His hint was taken; she pulled her shields around her. “I do.”
“Have you ever travelled to any of the other settlements?” His tone was casual.
“I have not. Halflings are not well received everywhere, or so I have been told.” She wrinkled her nose at the remembrance of being visited by one of her father’s cousins. The woman had been most unpleasant and had broken the hospitality agreement that she engaged in by insulting Rhoe in public.
“Your kind are rare but beautiful for all of that.”
She jerked her head around and stared at him, but Captain Hiiron’s eyes were straight forward, his jaw set.
“Um, thank you?”
“No thanks needed. You are what you are.”
She returned to her navigation course and settled in with the other students. Her body tingled from the ride, and her soul was tingling for another reason. He had noticed her and spoke to her in a flattering manner. Back home, that would be the first step of courtship. Here, who knew?
She took her tests and kept herself focused on her work. Her tests were in the highest percentage of her class, and she wanted to keep them there. She had a family reputation to maintain, even if she couldn’t talk about it.

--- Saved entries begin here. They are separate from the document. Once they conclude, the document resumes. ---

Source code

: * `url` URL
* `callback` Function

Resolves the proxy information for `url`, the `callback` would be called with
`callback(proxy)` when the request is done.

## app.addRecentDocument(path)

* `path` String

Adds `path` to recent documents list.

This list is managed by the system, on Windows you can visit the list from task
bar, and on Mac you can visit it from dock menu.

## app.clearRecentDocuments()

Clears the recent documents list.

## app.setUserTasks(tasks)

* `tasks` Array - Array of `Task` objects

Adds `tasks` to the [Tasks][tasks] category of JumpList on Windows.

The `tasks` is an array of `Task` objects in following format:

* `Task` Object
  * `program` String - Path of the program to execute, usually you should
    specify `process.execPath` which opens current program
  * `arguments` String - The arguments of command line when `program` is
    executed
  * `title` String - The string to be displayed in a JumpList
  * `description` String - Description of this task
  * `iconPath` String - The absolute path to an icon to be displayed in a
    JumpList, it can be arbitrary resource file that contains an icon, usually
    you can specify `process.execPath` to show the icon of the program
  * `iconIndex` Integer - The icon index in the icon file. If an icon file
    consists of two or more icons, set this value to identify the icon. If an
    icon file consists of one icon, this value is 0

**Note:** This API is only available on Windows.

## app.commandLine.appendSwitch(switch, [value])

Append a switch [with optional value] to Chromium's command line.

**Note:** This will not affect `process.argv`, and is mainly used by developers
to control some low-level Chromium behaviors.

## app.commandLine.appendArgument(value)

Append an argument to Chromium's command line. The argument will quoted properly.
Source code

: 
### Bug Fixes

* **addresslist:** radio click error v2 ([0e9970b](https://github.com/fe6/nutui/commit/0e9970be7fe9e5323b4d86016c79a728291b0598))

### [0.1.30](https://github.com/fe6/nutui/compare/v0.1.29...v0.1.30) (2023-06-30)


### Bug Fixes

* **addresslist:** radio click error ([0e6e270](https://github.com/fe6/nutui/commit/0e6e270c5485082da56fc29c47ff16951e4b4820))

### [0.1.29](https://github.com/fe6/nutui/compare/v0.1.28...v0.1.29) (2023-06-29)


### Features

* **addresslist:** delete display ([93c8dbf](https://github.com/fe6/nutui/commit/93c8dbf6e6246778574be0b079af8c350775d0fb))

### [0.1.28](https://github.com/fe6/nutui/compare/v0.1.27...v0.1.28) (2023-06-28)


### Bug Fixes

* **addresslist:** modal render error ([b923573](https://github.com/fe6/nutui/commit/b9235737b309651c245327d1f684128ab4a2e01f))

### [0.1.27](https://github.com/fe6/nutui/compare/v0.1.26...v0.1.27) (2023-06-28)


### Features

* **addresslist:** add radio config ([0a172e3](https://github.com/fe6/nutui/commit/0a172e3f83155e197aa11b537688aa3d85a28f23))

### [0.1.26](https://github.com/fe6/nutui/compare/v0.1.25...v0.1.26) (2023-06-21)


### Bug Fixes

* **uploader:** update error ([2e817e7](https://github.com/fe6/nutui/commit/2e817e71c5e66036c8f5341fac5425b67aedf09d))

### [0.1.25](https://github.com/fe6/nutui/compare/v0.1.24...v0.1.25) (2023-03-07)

Days coursed past and the skyrunner weapons were put online. Captain Hiiron took her out for target practice, but he never commented to her about her appearance or family again.
Eventually, all the cadets received leave for the annual holiday. Colonel Whisk called her into her office.
“Yes, Colonel?”
“Cadet Rhoe, you are doing well, and it is time for the holidays. You need to be with your father. Now, there is a shortage of skimmers for the direction of your settlement, so you have been granted permission to take the skyrunner. You will have to keep a pager on, but you will be able to show your father what you have achieved so far.” Her mother smiled.
Rhoe squeaked and ran around the desk to hug her mother. “Thank you.”
“Don’t thank me. It was my suggestion, but the final decision was up to Captain Hiiron. He confirmed that you could manage the ship without any problems.”
“And you both know where I will be if you need the skyrunner back.”
Her mother laughed. “It wouldn’t matter. You and Hiiron are the only ones qualified to fly it. Now, go and take your three days. I am sure that your father will be delighted to have you home.”
Rhoe smiled brightly and ran back to her quarters, gathering a few pieces of her kit before she headed to the hangar. She was going home.
The gathering meadow next to the lake was wide open, so she set the skyrunner down. People rushed to greet her, and as she stepped out and engaged the locks, she was looking for only one face.
“Father!” She dropped her bag and ran to him, holding him tight as he spun her around.
“Rhoe! I have heard good things about your progress, but what the hell did you land in?”
She grinned and took his hand, pulling him toward the skyrunner. “This is the ship I have been training to fly.”
“They let you take it home?”
She shrugged. “No one else can fly it, so there was little risk to my taking it.”
A new voice said, “That is not precisely true, Cadet.”
She looked over, and Hiiron was approaching, wearing a formal robe that swirled around him with every step. “Captain?”
Her father grinned, “He arrived earlier and informed me that you would be arriving in a similar conveyance.”
Hiiron shrugged. “Colonel Whisk ordered me to attend your settlement during this holiday break. She did not say why, but an order is an order, and there was something in her eyes.”
Rhand nodded. “There is always something in Whisk’s eyes. She always knows more than she is telling.”